Hello Jun Mao, since you wrote:
> Some users require for transfering files i.e. cp,... which need to
> be encrypted through network between cells. Has anyone managed
> this before?
The short answer is: put the ecryption into the presentation layer of the
network, that is where it belongs - see any good book on Networking, for
example A.S.Tanenbaum ... (You are, of course using the OSI Networking
model :-0) ?
That way all stuff that needs to go to sites which need encryption will
get encrypted, or will arrive as garbage if one of the partners cannot
handle encryption, in which case no classified stuff should get there
anyway.
The long answer is that you can write encrypting applications (although
calling commands like cp an application is stretching it a bit ...) and
then you can have all the management fun of keeping tables of which hosts
you should use encrypting cp to and which hosts not.

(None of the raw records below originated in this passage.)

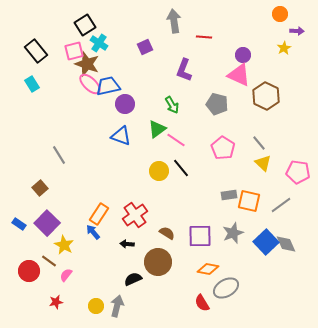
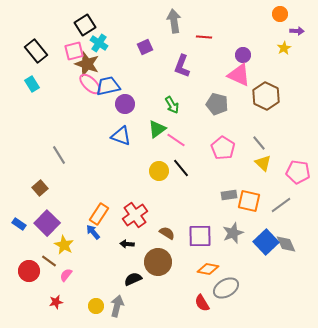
purple L-shape at (184, 70): moved 2 px left, 4 px up
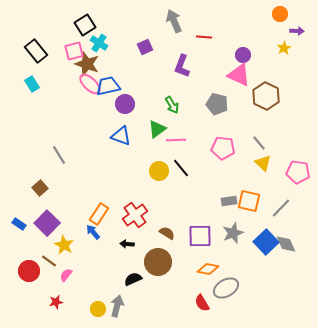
gray arrow at (174, 21): rotated 15 degrees counterclockwise
pink line at (176, 140): rotated 36 degrees counterclockwise
pink pentagon at (223, 148): rotated 25 degrees counterclockwise
gray rectangle at (229, 195): moved 6 px down
gray line at (281, 205): moved 3 px down; rotated 10 degrees counterclockwise
yellow circle at (96, 306): moved 2 px right, 3 px down
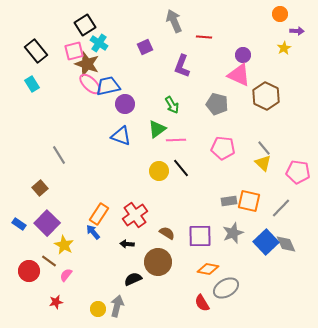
gray line at (259, 143): moved 5 px right, 5 px down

You then need a way to prevent your users from using any cp surrogates
(cat, tail, head, pr, fmt, vi, ed, ex and the functions read(), write(),
putc(), and getc() of the C i/o library spring to mind immediately ...)
when using a file system on those hosts. Get that lot approved by your
security people - you will know whom to talk to if you need encryption -
and you are away :-).
Finally you could just train your users to use the commands /bin/plain/cp
or /bin/encrypted/cp as necessary - but do not talk about that idea to your
security people, as they will certify you rather than your security scheme.